-- Opening Marker --
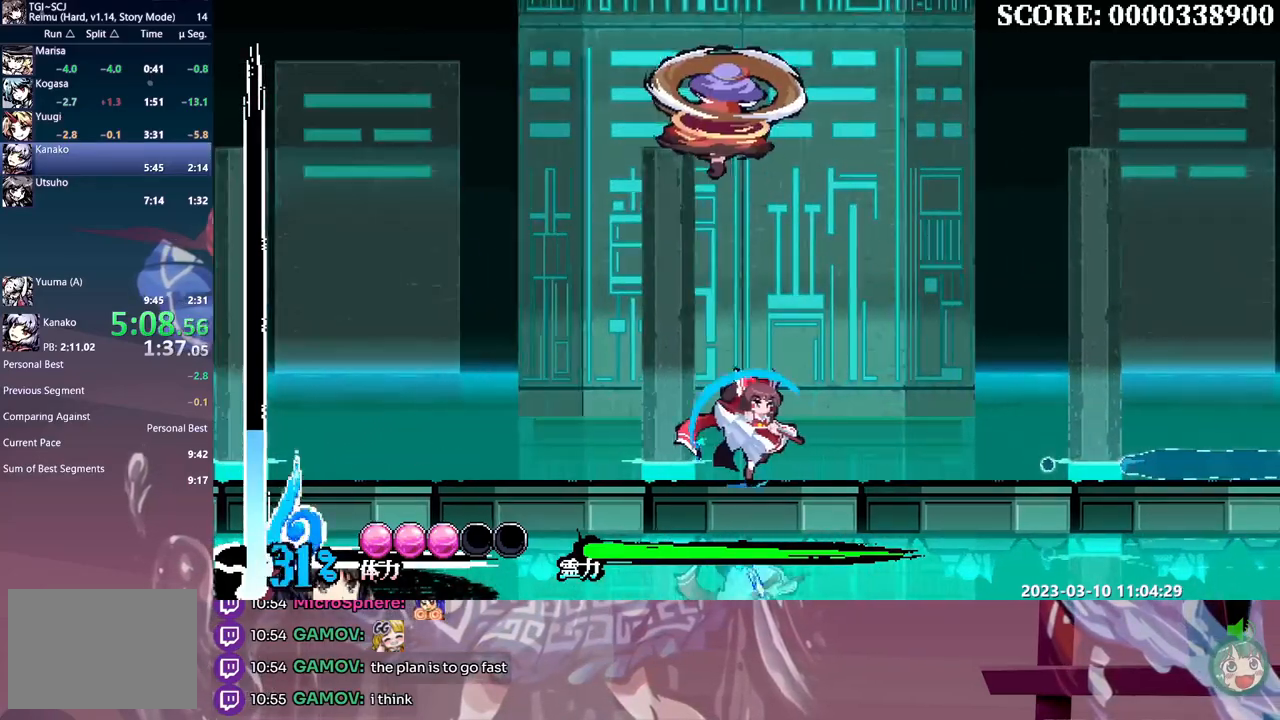
{"buttons": ["L1"], "events": []}
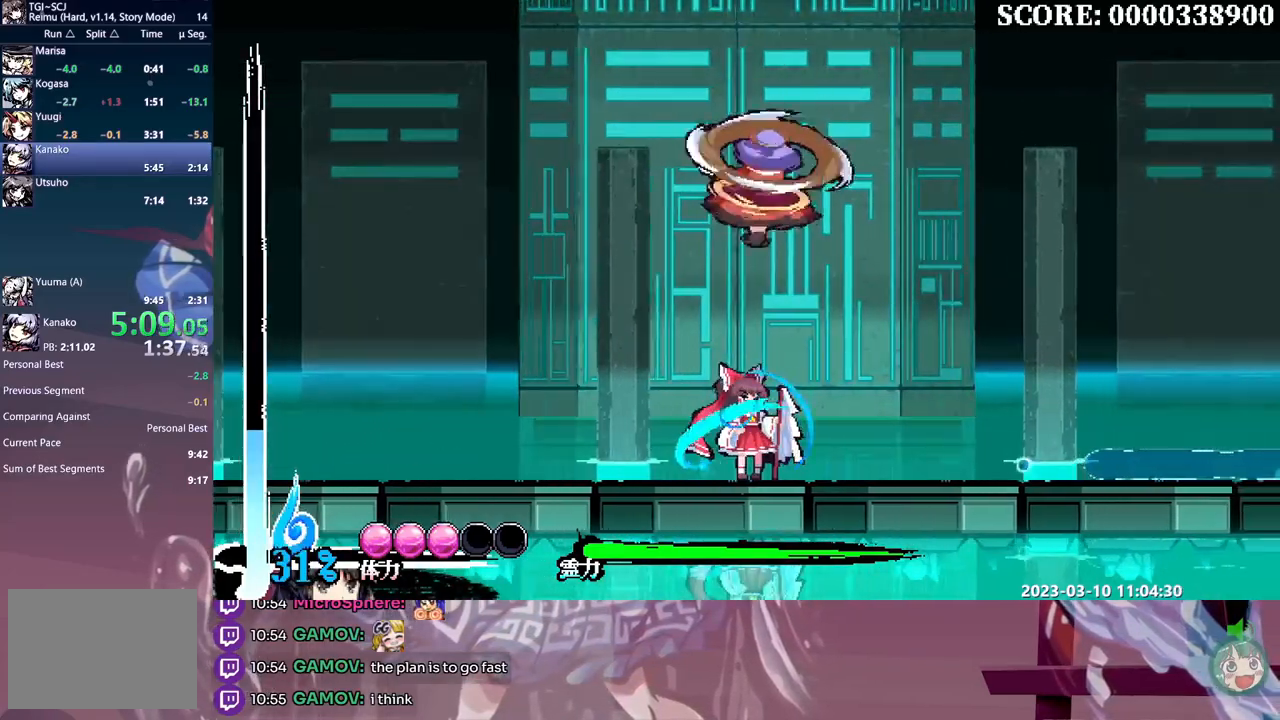
{"buttons": ["L1", "DPAD_RIGHT"], "events": [[400, "DPAD_RIGHT", "down"], [417, "Y", "down"], [483, "Y", "up"]]}
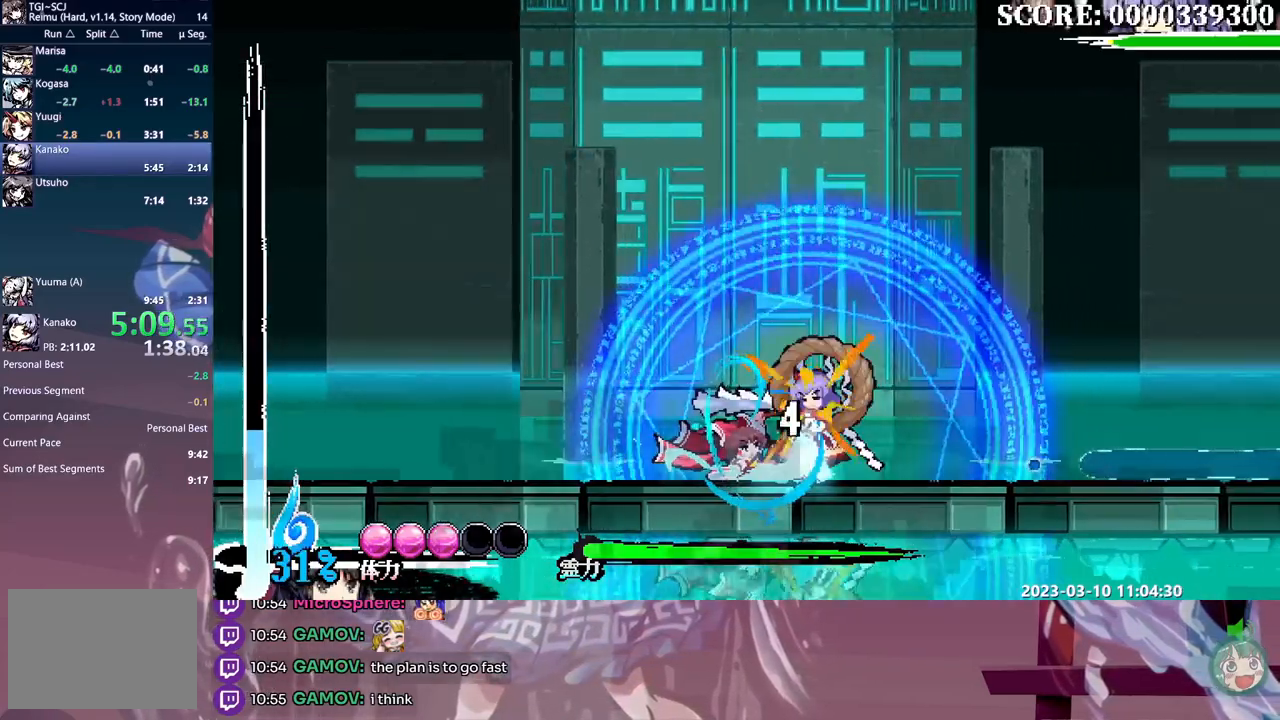
{"buttons": ["Y", "L1", "DPAD_RIGHT"], "events": [[67, "Y", "down"], [117, "Y", "up"], [200, "Y", "down"], [267, "Y", "up"], [333, "Y", "down"], [400, "Y", "up"], [467, "Y", "down"]]}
-- Closing Marker --
◆ TO DO: Every line of the material is to be quoted exactly, with no pictures carried over.

◆ TASK RESULT:
{"buttons": ["L1"], "events": []}
{"buttons": ["L1", "DPAD_RIGHT"], "events": [[400, "DPAD_RIGHT", "down"], [417, "Y", "down"], [483, "Y", "up"]]}
{"buttons": ["Y", "L1", "DPAD_RIGHT"], "events": [[67, "Y", "down"], [117, "Y", "up"], [200, "Y", "down"], [267, "Y", "up"], [333, "Y", "down"], [400, "Y", "up"], [467, "Y", "down"]]}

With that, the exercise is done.